Parenthèse. À mon arrivée au Mexique, j'ai entendu GIS à la craie avec laquelle il est peint sur le tableau. Craie. D'où cela viendrait-il? Ce n'était pas un anglicisme de ceux qui sont utilisés dans ces terres, j'ai regardé et trouvé la réponse: les SI sont venus du gypse latin, c'est-à-dire du plâtre. Parfait. Alors, où a-t-il fait une craie? Tu ne l'imagine pas? Eh bien, de Nahuatl, Tizatl, qui signifie également de l'argile blanche ou du plâtre. Profitez des langues et de leurs échanges au cours des siècles. La même surprise m'a pris lorsque j'ai lu le, par Bernal Díaz del Castillo, et j'ai découvert que les Enaguas que ma grand-mère portaient toujours, venaient de ces jupes sous les jupes que les femmes indigènes du continent américain, Naguas. La parenthèse est terminée.

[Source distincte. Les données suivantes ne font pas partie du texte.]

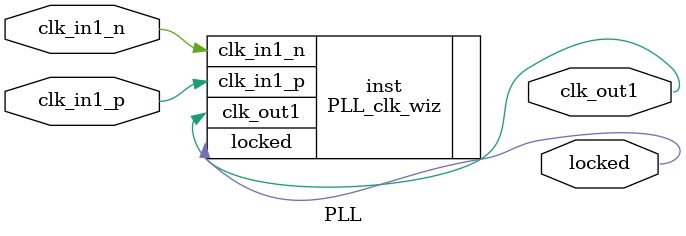
<source format=v>


`timescale 1ps/1ps

(* CORE_GENERATION_INFO = "PLL,clk_wiz_v6_0_13_0_0,{component_name=PLL,use_phase_alignment=true,use_min_o_jitter=false,use_max_i_jitter=false,use_dyn_phase_shift=false,use_inclk_switchover=false,use_dyn_reconfig=false,enable_axi=0,feedback_source=FDBK_AUTO,PRIMITIVE=PLL,num_out_clk=1,clkin1_period=5.000,clkin2_period=10.0,use_power_down=false,use_reset=false,use_locked=true,use_inclk_stopped=false,feedback_type=SINGLE,CLOCK_MGR_TYPE=NA,manual_override=false}" *)

module PLL 
 (
  // Clock out ports
  output        clk_out1,
  // Status and control signals
  output        locked,
 // Clock in ports
  input         clk_in1_p,
  input         clk_in1_n
 );

  PLL_clk_wiz inst
  (
  // Clock out ports  
  .clk_out1(clk_out1),
  // Status and control signals               
  .locked(locked),
 // Clock in ports
  .clk_in1_p(clk_in1_p),
  .clk_in1_n(clk_in1_n)
  );

endmodule

</source>
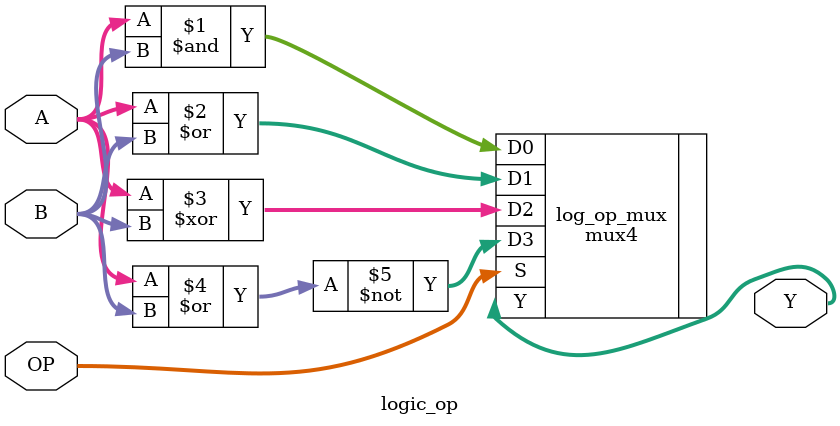
<source format=sv>
module alu( input   [4:0] ctrl,
            input  [31:0] A, 
            input  [31:0] B,
            input   [4:0] SH,
            output        OV,
            output [31:0] Y );

// ALU:
// ctrl[0] -- negate
// ctrl[1] -- select SUM(0) or SLT(1)

// LOGIC: 
// ctrl[1:0] == 2'b00 --> AND
// ctrl[1:0] == 2'b01 --> OR
// ctrl[1:0] == 2'b10 --> XOR
// ctrl[1:0] == 2'b11 --> NOR

// SHIFTER:
// ctrl[2] -- select variable (1) or immediate(0) shift
// ctrl[1:0] == 2'b00 --> left  logical
// ctrl[1:0] == 2'b01 --> right logical
// ctrl[1:0] == 2'b10 --> left  arithmetic
// ctrl[1:0] == 2'b11 --> right arithmetic

// ctrl[2] -- select logic (1) or arithmetic(0)
// ctrl[3] -- select shifter (1) or alu (0)

// ctrl[4] -- sign bit or overflow enable

logic [31:0] arith_out;
arith_op    arith_op( .OP   ( ctrl[1:0] ),
                      .SIGN (   ctrl[4] ),
                      .A    (        A  ),
                      .B    (        B  ),
                      .Y    ( arith_out ),
                      .OV   (        OV ) );

logic [31:0] logic_out;
logic_op      logic_op( .OP ( ctrl[1:0] ),
                        .A  (         A ),
                        .B  (         B ),
                        .Y  ( logic_out ));

logic [4:0] shamt; 
mux2 #(5) shift_in_mux( .S  (   ctrl[2] ),
                        .D0 (        SH ),
                        .D1 (    A[4:0] ),
                        .Y  (     shamt ));

logic [31:0] shift_out;
shifter   shifter_unit( .S  ( ctrl[1:0] ),
                        .N  (     shamt ),
                        .A  (         B ),
                        .Y  ( shift_out ));


logic [31:0] alu_out;
mux2 alu_out_mux(ctrl[2], arith_out, logic_out, alu_out );
mux2   final_mux(ctrl[3], alu_out, shift_out, Y);

endmodule

//-------------------------------------------------------------------------//
module shifter( input         [1:0] S,
                input         [4:0] N,
                input signed [31:0] A,
                output       [31:0] Y );
            
//sel[1]: 0 -- logical, 1 -- arithmetic
//sel[0]: 0 -- left,    1 --right

assign Y = S[1] ? (S[0] ? A >>> N : A <<< N) :
                  (S[0] ?  A >> N : A << N);
          
endmodule
//-------------------------------------------------------------------------//
module ov_detect( input        En,
                  input        A_sign,
                  input        B_sign,
                  input        Y_sign,
                  output       Ov );

// Overflow detection for addition
// Overflow occurs only when signs of the operands match,
// but the resulting sign differs.

logic op_ov;

always_comb
  if(A_sign == B_sign)  op_ov = A_sign ^ Y_sign;
  else                  op_ov = 1'b0;

//This ensures that overflow occurs for signed adds and subs only
assign Ov = op_ov & En;

endmodule
//-------------------------------------------------------------------------//
module arith_op( input   [1:0] OP,
                 input         SIGN,
                 input  [31:0] A,
                 input  [31:0] B,
                 output [31:0] Y,
                 output        OV );

//sign or zero-extension bits:
wire AE_bit = SIGN ? A[31] : 1'b0;
wire BE_bit = SIGN ? B[31] : 1'b0;

wire [32:0] op_A = {AE_bit, A};
wire [32:0] op_B = {BE_bit, B};

wire          Cin = OP[0]; //carry in. Equals 1 when B = NEGATE(B)
wire [32:0] op_BN = Cin ? ~op_B : op_B; //inverted or not B
wire [32:0] Sum = op_A + op_BN + Cin;

wire [31:0] Zero_extend = {31'b0, Sum[32]};

ov_detect ov_detect(SIGN & ~OP[1], op_A[31], op_BN[31], Sum[31], OV);

assign Y = OP[1] ? Zero_extend : Sum[31:0];

endmodule
//-------------------------------------------------------------------------//
module logic_op( input   [1:0] OP,
                 input  [31:0] A,
                 input  [31:0] B,
                 output [31:0] Y );

mux4 log_op_mux( .S (     OP ), 
                 .D0(  A & B ),
                 .D1(  A | B ),
                 .D2(  A ^ B ),
                 .D3(~(A | B)),
                 .Y (      Y ) );

endmodule
//-------------------------------------------------------------------------//

</source>
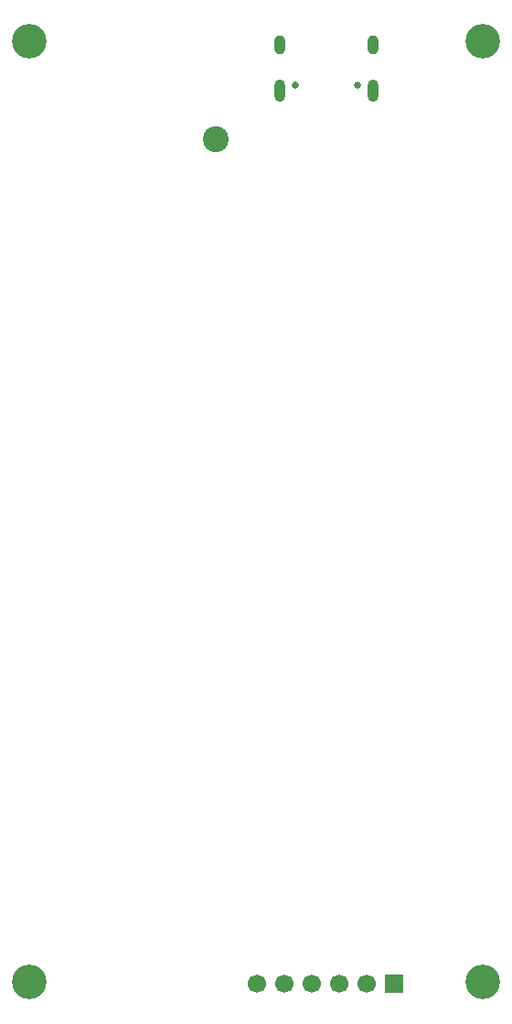
<source format=gbr>
%TF.GenerationSoftware,KiCad,Pcbnew,9.0.0*%
%TF.CreationDate,2025-03-30T15:54:25+03:00*%
%TF.ProjectId,pcb_licenta,7063625f-6c69-4636-956e-74612e6b6963,rev?*%
%TF.SameCoordinates,Original*%
%TF.FileFunction,Soldermask,Bot*%
%TF.FilePolarity,Negative*%
%FSLAX46Y46*%
G04 Gerber Fmt 4.6, Leading zero omitted, Abs format (unit mm)*
G04 Created by KiCad (PCBNEW 9.0.0) date 2025-03-30 15:54:25*
%MOMM*%
%LPD*%
G01*
G04 APERTURE LIST*
%ADD10O,1.000000X1.800000*%
%ADD11O,1.000000X2.100000*%
%ADD12C,0.650000*%
%ADD13C,2.400000*%
%ADD14C,3.200000*%
%ADD15R,1.700000X1.700000*%
%ADD16C,1.700000*%
G04 APERTURE END LIST*
D10*
%TO.C,J1*%
X103170000Y-42360000D03*
D11*
X103170000Y-46560000D03*
D10*
X111810000Y-42360000D03*
D11*
X111810000Y-46560000D03*
D12*
X104600000Y-46040000D03*
X110380000Y-46040000D03*
%TD*%
D13*
%TO.C,BT1*%
X97270000Y-51050000D03*
%TD*%
D14*
%TO.C,H2*%
X80000000Y-42000000D03*
%TD*%
%TO.C,H3*%
X122000000Y-42000000D03*
%TD*%
%TO.C,H4*%
X122000000Y-129000000D03*
%TD*%
%TO.C,H5*%
X80000000Y-129000000D03*
%TD*%
D15*
%TO.C,H1*%
X113790000Y-129160000D03*
D16*
X111250000Y-129160000D03*
X108710000Y-129160000D03*
X106170000Y-129160000D03*
X103630000Y-129160000D03*
X101090000Y-129160000D03*
%TD*%
M02*

</source>
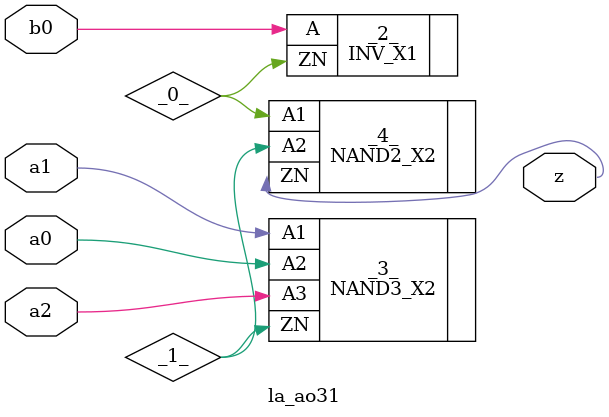
<source format=v>

/* Generated by Yosys 0.44 (git sha1 80ba43d26, g++ 11.4.0-1ubuntu1~22.04 -fPIC -O3) */

(* top =  1  *)
(* src = "generated" *)
module la_ao31 (
    a0,
    a1,
    a2,
    b0,
    z
);
  wire _0_;
  wire _1_;
  (* src = "generated" *)
  input a0;
  wire a0;
  (* src = "generated" *)
  input a1;
  wire a1;
  (* src = "generated" *)
  input a2;
  wire a2;
  (* src = "generated" *)
  input b0;
  wire b0;
  (* src = "generated" *)
  output z;
  wire z;
  INV_X1 _2_ (
      .A (b0),
      .ZN(_0_)
  );
  NAND3_X2 _3_ (
      .A1(a1),
      .A2(a0),
      .A3(a2),
      .ZN(_1_)
  );
  NAND2_X2 _4_ (
      .A1(_0_),
      .A2(_1_),
      .ZN(z)
  );
endmodule

</source>
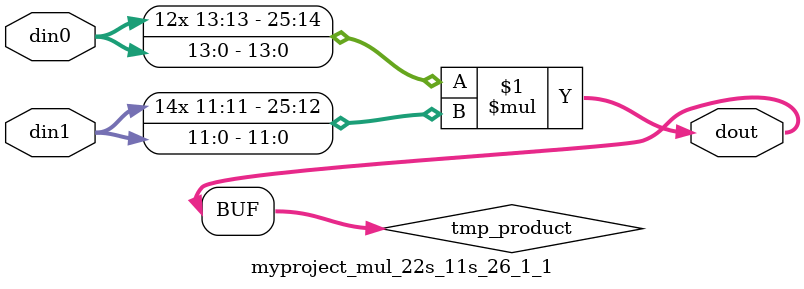
<source format=v>

`timescale 1 ns / 1 ps

  module myproject_mul_22s_11s_26_1_1(din0, din1, dout);
parameter ID = 1;
parameter NUM_STAGE = 0;
parameter din0_WIDTH = 14;
parameter din1_WIDTH = 12;
parameter dout_WIDTH = 26;

input [din0_WIDTH - 1 : 0] din0; 
input [din1_WIDTH - 1 : 0] din1; 
output [dout_WIDTH - 1 : 0] dout;

wire signed [dout_WIDTH - 1 : 0] tmp_product;













assign tmp_product = $signed(din0) * $signed(din1);








assign dout = tmp_product;







endmodule

</source>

Nous réparons ce qui ne devrait jamais être gâté et peut-être au Mexique, il n'est pas tard, car ces langues sont toujours en vie. Mais personne ne pense que ce ne sera pas facile ni rapide ni gratuitement. Il y a des erreurs de bosse dans ce qui est maintenant soulevé, par exemple, que le sujet est facultatif pour les écoliers de 12 et 13 ans. C'est déjà un âge tardif et ne prend pas en compte l'absentéisme que dans certaines populations se produit dans ces âges, lorsque je n'abandonne pas le système éducatif. Oui, il y a beaucoup de problèmes au Mexique pour sortir d'une telle entreprise. Les écoles n'ont pas les bases, dans certains cas, et il ne s'agit pas de déshabiller un saint pour en habiller un autre. Pour nier que les étudiants une bonne performance avec l'espagnol et l'anglais seraient également une défaite. Ce serait de les empêcher de gravir l'université, peut-être, à un bon travail, cela pourrait l'être. Pour progresser, en bref. Parce que le progrès, les basques le savent, consiste à chérir une langue ancienne et vivante, à la faire palais et à en nommer le monde avec, sans empêcher leurs enfants d'une vie hébergée où apprendre la langue maternelle ne signifie pas d'autres démissions.